** Start EXCERPTED PASSAGE **

The siren call of Hobart
Rolex Sydney to Hobart 2012 Press Conference - Tony Ellis ©Andrea Francolini

The siren call of Hobart

This year Tony Ellis will become just the second person ever to compete in 50 Sydney Hobart races when the fleet departs the Cruising Yacht Club of Australia on Boxing Day – and he will be just one Hobart shy of Tony Cable, who has raced south a record 51 times.

A half a century is a long time in any sport, yet the truth is Tony Ellis will arguably be an even more valuable member of the crew in his 50th race than he was as a strapping athlete in his first, second or even 10th Hobart. That is the unique and wonderful thing about ocean racing.

Whereas in other sports top athletes start to run out of steam in their 30s as the muscles and reaction times decline, in ocean racing every event teaches you something new about seamanship, boat handling, tactics, and the heaving ocean itself. 

Brawn on the foredeck makes the boat go fast, but the brains at the back of the boat win ocean races such as the Rolex Sydney Hobart Yacht Race. Just ask any Sydney 38 skipper who trailed the late, great Lou Abrahams into Constitution Dock, even when the Victorian was in his eighties.

But still, 50, that is a lot of times Ellis has bashed his way down the notorious NSW Coast, hung on grimly in a Bass Strait gale, or cursed the fickle Derwent River. What keeps bringing him back?

“The race is about so many things,” Ellis says. “It’s a real test of self - and against self too. It’s about persevering. It doesn’t matter who you are, a Syd Fischer or an Alan Bond, you have got to work together as a team. So there is a great camaraderie.

“Also, a lot of satisfaction in getting to a really nice place, Hobart, though sometimes it takes a bit longer to get there than others,’ he laughs.

“You probably do need to be a bit certifiable. It is a bit of an addiction.”

Of those 49 races so far, 41 have been with Syd Fischer, an extraordinary partnership that has straddled Hobarts, Admiral’s, Clipper and Americas Cup campaigns and everything in between.

“With Syd we won one Hobart on handicap, two line honours’ and15 or 16 podium finishes in our division. That’s a pretty good track record.”

Together they have observed, and been deeply involved in the design revolution that has transformed the sport.

“The early Admiral’s Cups and the Fastnets were a bit of a bi-annual jolly,” Ellis says, "but the modern racing machines have changed all that. They are lighter, bigger, and so much faster.

“There’s been a bit of an arms race, and it costs a lot of money. You can blow $600,000 on a maxi campaign. An expensive, hi-tech TP52 is worth nothing second hand.”

And what have become known as Formula 1 boats need formula one drivers.

“Once a 100 footer gets up to speed, the loads on the rig and the hull are massive. There is no room for a passenger. Everyone has to be really careful and respect the loads.

** End EXCERPTED PASSAGE **
** Start STORED DATA **

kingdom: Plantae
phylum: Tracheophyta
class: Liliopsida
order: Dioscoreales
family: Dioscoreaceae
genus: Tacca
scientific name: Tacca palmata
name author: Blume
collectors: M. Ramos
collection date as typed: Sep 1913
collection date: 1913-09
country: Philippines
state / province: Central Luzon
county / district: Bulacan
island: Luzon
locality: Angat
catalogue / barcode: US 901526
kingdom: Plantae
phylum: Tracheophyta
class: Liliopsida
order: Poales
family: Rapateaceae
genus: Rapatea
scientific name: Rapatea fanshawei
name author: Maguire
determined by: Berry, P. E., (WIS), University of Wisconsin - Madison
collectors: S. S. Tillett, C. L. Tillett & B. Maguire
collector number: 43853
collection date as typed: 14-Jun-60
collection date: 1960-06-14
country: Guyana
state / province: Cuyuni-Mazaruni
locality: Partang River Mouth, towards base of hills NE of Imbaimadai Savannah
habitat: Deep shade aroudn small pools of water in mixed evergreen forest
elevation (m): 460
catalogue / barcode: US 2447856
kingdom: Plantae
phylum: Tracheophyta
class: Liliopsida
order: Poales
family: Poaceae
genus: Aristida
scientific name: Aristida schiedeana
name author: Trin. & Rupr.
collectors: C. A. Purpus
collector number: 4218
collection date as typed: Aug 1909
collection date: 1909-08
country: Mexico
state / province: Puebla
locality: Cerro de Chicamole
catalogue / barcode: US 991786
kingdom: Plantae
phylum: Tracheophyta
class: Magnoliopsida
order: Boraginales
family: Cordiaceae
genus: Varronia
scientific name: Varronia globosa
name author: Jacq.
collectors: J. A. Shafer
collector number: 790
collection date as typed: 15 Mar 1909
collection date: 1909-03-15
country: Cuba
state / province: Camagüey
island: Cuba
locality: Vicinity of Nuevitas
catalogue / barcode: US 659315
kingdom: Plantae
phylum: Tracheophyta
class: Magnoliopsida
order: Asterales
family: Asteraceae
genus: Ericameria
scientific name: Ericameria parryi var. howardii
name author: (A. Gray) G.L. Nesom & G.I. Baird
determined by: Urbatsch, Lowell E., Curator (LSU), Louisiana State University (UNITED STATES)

** End STORED DATA **

**TASK REQUIREMENTS:**
- 1) Decide whether each statement agrees with the Sydney Hobart article, answering yes or no and quoting the article's deciding words exactly: (a) Tony Cable has raced to Hobart a record 51 times. (b) Of Tony Ellis's 49 races so far, 41 have been with Syd Fischer. (c) Ellis and Syd Fischer won two Hobarts on handicap.
- 2) Resume the article about Tony Ellis and the Sydney Hobart race from its last sentence.
The records are a separate set of material with no connection to the Sydney Hobart article.

**WRITTEN ANSWERS:**
- 1)
(a) Yes: "Tony Cable, who has raced south a record 51 times."
(b) Yes: "Of those 49 races so far, 41 have been with Syd Fischer"
(c) No: "With Syd we won one Hobart on handicap"

- 2)
“Downwind they don’t surf the waves, they just sit on 28 to 34 knots like a train. I’ve always been adamant everyone should hook on somewhere where they can’t be washed overboard. You don’t want to be bumping along at 30 knots at the end of a tether. Your chances of survival are pretty slim.”

Once every boat in the fleet was a displacement boat, each was limited by its maximum hull speed, so even the biggest boats took three days to get to Hobart. Now displacement boats race against planing super-skiffs. Soon a 100 footer will get to Hobart inside 24 hours.

“They will see one weather pattern, the displacement boats two or three of them,” Ellis says. “So there are two or three race tracks. I think there is too much emphasis on the overall handicap winner. We should make more of the division winners. You have to sail well to win your division, but there is a certain amount of weather factored into which division wins the race.”

Ellis says his 49 Hobarts have tended to morph in his memory, a collage of starry summer nights skipping along in a warm breeze, freezing wet nights bashing through heartless southerlies and all those wonderful welcomes in Hobart when you do finally cross the finish line.

Of course some races stand out, especially 1993 and the horrific storm of 1998: “I remember Grant Simmer stuck his head out the hatch and asked where we could go if we had an accident. I told him we could only go to Hobart. We couldn’t turn round if we wanted to.”

So what does Tony Ellis tell young sailors just starting out in ocean racing?  “Make sure you mix ocean and inshore and still sail with the small boats, because it will make you a better sailor overall, with a balanced outlook.

“But if you want to go offshore, do it reasonably early. There’s a lot to learn.”

The Boxing Day start of the Rolex Sydney Hobart Yacht Race will be broadcast live on the Seven Network throughout Australia.